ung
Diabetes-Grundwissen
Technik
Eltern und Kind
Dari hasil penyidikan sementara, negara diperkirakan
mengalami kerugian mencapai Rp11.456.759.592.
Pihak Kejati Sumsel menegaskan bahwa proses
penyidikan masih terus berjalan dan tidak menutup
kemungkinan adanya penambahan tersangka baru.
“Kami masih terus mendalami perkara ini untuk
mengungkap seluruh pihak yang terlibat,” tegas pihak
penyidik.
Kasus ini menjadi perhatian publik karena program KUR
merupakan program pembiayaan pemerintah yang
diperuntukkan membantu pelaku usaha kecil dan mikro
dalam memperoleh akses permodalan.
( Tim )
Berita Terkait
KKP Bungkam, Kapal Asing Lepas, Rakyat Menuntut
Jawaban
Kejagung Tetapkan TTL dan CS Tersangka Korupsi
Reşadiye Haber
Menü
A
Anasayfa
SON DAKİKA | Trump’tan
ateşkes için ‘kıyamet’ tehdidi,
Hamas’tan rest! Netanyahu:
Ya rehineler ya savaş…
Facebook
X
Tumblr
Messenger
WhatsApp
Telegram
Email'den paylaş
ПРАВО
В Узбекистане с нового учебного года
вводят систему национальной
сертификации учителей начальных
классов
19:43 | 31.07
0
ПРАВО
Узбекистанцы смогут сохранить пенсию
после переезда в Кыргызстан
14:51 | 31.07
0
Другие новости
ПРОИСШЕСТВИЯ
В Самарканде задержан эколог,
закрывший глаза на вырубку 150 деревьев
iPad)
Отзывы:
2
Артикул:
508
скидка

------------------------------------------------

## TASK ITEM
Format the text of all the rows above as a JSON array of strings, with one string per line and blank lines omitted.

## SOLUTION
[
  "ung",
  "Diabetes-Grundwissen",
  "Technik",
  "Eltern und Kind",
  "Dari hasil penyidikan sementara, negara diperkirakan",
  "mengalami kerugian mencapai Rp11.456.759.592.",
  "Pihak Kejati Sumsel menegaskan bahwa proses",
  "penyidikan masih terus berjalan dan tidak menutup",
  "kemungkinan adanya penambahan tersangka baru.",
  "“Kami masih terus mendalami perkara ini untuk",
  "mengungkap seluruh pihak yang terlibat,” tegas pihak",
  "penyidik.",
  "Kasus ini menjadi perhatian publik karena program KUR",
  "merupakan program pembiayaan pemerintah yang",
  "diperuntukkan membantu pelaku usaha kecil dan mikro",
  "dalam memperoleh akses permodalan.",
  "( Tim )",
  "Berita Terkait",
  "KKP Bungkam, Kapal Asing Lepas, Rakyat Menuntut",
  "Jawaban",
  "Kejagung Tetapkan TTL dan CS Tersangka Korupsi",
  "Reşadiye Haber",
  "Menü",
  "A",
  "Anasayfa",
  "SON DAKİKA | Trump’tan",
  "ateşkes için ‘kıyamet’ tehdidi,",
  "Hamas’tan rest! Netanyahu:",
  "Ya rehineler ya savaş…",
  "Facebook",
  "X",
  "Tumblr",
  "Messenger",
  "WhatsApp",
  "Telegram",
  "Email'den paylaş",
  "ПРАВО",
  "В Узбекистане с нового учебного года",
  "вводят систему национальной",
  "сертификации учителей начальных",
  "классов",
  "19:43 | 31.07",
  "0",
  "ПРАВО",
  "Узбекистанцы смогут сохранить пенсию",
  "после переезда в Кыргызстан",
  "14:51 | 31.07",
  "0",
  "Другие новости",
  "ПРОИСШЕСТВИЯ",
  "В Самарканде задержан эколог,",
  "закрывший глаза на вырубку 150 деревьев",
  "iPad)",
  "Отзывы:",
  "2",
  "Артикул:",
  "508",
  "скидка"
]